**Artikel:**
-=-=-=-=-

Search
Close this search box.

Plasma Bukan Pilihan Utama

Ketimpangan yang dirasakan oleh petani plasma bagaikan sebuah cerita yang tak kunjung habis dalam sejarah panjang mereka memperjuangkan perbaikan taraf hidup. Plasma merupakan pola kemitraan antara petani dengan bapak angkat (pengusaha perkebunan) yang difasilitasi oleh pemerintah daerah.
Pola ini dalam rangka menunjang pembangunan pada sektor pertanian, terutama sub sektor perkebunan sebagai upaya peningkatan pendapatan para petani. Ditengah-tengah upaya pemerintah mendorong masuknya investasi asing dan lokal, tentu kebijakan ini merupakan salah satu langkah strategis pemerintah dalam rangka pemberdayaan peningkatan kesejahteraan petani serta terbukanya lapangan pekerjaan baru bagi masyarakat di daerah.

-=-=-=-=-

**Data Tersedia:**
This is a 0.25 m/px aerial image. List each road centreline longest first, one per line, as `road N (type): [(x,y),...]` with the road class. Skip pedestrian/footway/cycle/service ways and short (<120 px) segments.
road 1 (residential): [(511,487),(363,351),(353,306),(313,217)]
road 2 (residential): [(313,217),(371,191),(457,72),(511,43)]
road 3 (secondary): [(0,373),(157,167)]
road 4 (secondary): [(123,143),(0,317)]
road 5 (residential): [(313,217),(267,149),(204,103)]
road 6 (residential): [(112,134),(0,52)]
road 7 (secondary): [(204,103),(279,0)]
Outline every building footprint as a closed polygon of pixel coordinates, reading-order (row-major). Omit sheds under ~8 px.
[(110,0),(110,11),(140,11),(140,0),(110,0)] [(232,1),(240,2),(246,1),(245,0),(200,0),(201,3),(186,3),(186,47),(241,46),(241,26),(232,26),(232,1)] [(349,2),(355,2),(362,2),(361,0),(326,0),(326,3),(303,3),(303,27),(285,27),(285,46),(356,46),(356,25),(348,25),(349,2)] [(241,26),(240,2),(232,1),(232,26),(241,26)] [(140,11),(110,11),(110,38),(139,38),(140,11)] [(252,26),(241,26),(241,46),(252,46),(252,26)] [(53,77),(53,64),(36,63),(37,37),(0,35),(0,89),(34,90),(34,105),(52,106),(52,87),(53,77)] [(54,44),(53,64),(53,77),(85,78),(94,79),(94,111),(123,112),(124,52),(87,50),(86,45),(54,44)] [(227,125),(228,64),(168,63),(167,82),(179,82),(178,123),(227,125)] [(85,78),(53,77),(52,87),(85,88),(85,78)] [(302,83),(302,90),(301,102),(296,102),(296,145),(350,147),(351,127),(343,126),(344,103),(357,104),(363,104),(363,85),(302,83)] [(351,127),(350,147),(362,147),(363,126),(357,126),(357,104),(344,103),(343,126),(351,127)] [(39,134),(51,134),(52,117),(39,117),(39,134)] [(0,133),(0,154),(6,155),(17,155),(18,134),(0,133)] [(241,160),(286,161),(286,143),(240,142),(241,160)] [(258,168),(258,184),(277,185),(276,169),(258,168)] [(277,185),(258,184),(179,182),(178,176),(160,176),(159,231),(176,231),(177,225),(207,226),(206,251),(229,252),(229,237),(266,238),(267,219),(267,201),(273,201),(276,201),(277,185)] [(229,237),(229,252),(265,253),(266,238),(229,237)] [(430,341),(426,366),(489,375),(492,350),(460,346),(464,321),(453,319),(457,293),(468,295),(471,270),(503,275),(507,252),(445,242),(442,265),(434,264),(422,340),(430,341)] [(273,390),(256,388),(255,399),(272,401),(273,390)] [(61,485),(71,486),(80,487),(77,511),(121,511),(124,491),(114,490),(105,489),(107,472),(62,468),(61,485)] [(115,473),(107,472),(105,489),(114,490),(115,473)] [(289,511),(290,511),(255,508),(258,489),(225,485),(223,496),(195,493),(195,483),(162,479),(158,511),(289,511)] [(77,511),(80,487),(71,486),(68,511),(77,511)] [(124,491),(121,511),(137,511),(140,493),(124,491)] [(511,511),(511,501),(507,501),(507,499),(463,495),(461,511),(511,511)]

-=-=-=-=-

**Bagian Latihan:**
• 1. Jawab pertanyaan berikut berdasarkan artikel tentang petani plasma.
(a) Plasma adalah pola kemitraan antara petani dengan siapa?
(b) Pola ini menunjang pembangunan terutama pada sub sektor apa?
(c) Selain peningkatan kesejahteraan petani, apa lagi yang dibuka oleh kebijakan ini bagi masyarakat di daerah?
• 2. Tolong lanjutkan artikel tentang petani plasma setelah kalimat terakhir yang ditampilkan.

**Jawaban Tiap Tugas:**
• 1.
(a) Dengan bapak angkat, yaitu pengusaha perkebunan.
(b) Sub sektor perkebunan.
(c) Lapangan pekerjaan baru.

• 2.
Kebijakan tersebut mendapat respon yang luar biasa dari para petani di Indonesia. Para petani berlomba-lomba untuk menyerahkan tanah mereka kepada investor untuk dijadikan areal perkebunan sawit dan lain sebagainya.
Berbagai areal perkebunan sawit mulai dikembangkan, seiring dengan itu para petanipun mulai menggantungkan harapan mereka akan kebijakan pola plasma tersebut. Tapi harapan tersebut masih sebatas harapan dan bahkan telah berubah menjadi sebuah persoalan saat ini.
Ditengah-tengah keterlibatan berbagai pihak dalam pengelolaan perkebunan kelapa sawit pola plasma, ternyata kebijakan pemerintah tersebut tidak berada diruang hampa, tetapi kebijakan tersebut berada didalam suatu ruang yang sarat dengan kepentingan yang saling tarik-menarik, apakah itu para pengusaha (bapak angkat), penguasa pada saat itu, pengurus koperasi dan lain sebagainya. Sehingga timbul pertanyaan bagi kita semua, bagaimana nasib dan harapan mereka dalam lingkaran ketidakberdayaan dan kemiskinan ?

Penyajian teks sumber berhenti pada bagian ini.